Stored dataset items

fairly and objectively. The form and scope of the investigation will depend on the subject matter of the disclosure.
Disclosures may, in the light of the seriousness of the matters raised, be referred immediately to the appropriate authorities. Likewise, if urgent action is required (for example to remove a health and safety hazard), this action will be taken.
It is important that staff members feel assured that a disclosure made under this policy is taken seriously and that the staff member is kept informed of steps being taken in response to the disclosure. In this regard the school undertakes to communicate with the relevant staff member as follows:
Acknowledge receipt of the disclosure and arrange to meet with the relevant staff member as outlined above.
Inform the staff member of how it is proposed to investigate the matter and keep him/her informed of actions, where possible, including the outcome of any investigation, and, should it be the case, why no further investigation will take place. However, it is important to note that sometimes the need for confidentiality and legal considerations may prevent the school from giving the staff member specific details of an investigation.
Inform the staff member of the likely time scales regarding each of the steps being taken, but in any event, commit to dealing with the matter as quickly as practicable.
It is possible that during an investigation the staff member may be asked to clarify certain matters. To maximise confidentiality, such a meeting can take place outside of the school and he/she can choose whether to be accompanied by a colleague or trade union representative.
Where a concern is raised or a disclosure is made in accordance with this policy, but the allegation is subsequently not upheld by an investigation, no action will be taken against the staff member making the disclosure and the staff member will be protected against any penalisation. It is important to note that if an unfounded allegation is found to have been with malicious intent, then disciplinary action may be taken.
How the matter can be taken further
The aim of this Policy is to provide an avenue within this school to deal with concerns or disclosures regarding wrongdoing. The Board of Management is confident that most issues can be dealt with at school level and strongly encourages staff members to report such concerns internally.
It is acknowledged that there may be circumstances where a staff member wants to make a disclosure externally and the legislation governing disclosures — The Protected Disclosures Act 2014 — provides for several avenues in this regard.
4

### Exercise goal
Each record above has to be set down again, word for word.

### Output of the exercise
fairly and objectively. The form and scope of the investigation will depend on the subject matter of the disclosure.
Disclosures may, in the light of the seriousness of the matters raised, be referred immediately to the appropriate authorities. Likewise, if urgent action is required (for example to remove a health and safety hazard), this action will be taken.
It is important that staff members feel assured that a disclosure made under this policy is taken seriously and that the staff member is kept informed of steps being taken in response to the disclosure. In this regard the school undertakes to communicate with the relevant staff member as follows:
Acknowledge receipt of the disclosure and arrange to meet with the relevant staff member as outlined above.
Inform the staff member of how it is proposed to investigate the matter and keep him/her informed of actions, where possible, including the outcome of any investigation, and, should it be the case, why no further investigation will take place. However, it is important to note that sometimes the need for confidentiality and legal considerations may prevent the school from giving the staff member specific details of an investigation.
Inform the staff member of the likely time scales regarding each of the steps being taken, but in any event, commit to dealing with the matter as quickly as practicable.
It is possible that during an investigation the staff member may be asked to clarify certain matters. To maximise confidentiality, such a meeting can take place outside of the school and he/she can choose whether to be accompanied by a colleague or trade union representative.
Where a concern is raised or a disclosure is made in accordance with this policy, but the allegation is subsequently not upheld by an investigation, no action will be taken against the staff member making the disclosure and the staff member will be protected against any penalisation. It is important to note that if an unfounded allegation is found to have been with malicious intent, then disciplinary action may be taken.
How the matter can be taken further
The aim of this Policy is to provide an avenue within this school to deal with concerns or disclosures regarding wrongdoing. The Board of Management is confident that most issues can be dealt with at school level and strongly encourages staff members to report such concerns internally.
It is acknowledged that there may be circumstances where a staff member wants to make a disclosure externally and the legislation governing disclosures — The Protected Disclosures Act 2014 — provides for several avenues in this regard.
4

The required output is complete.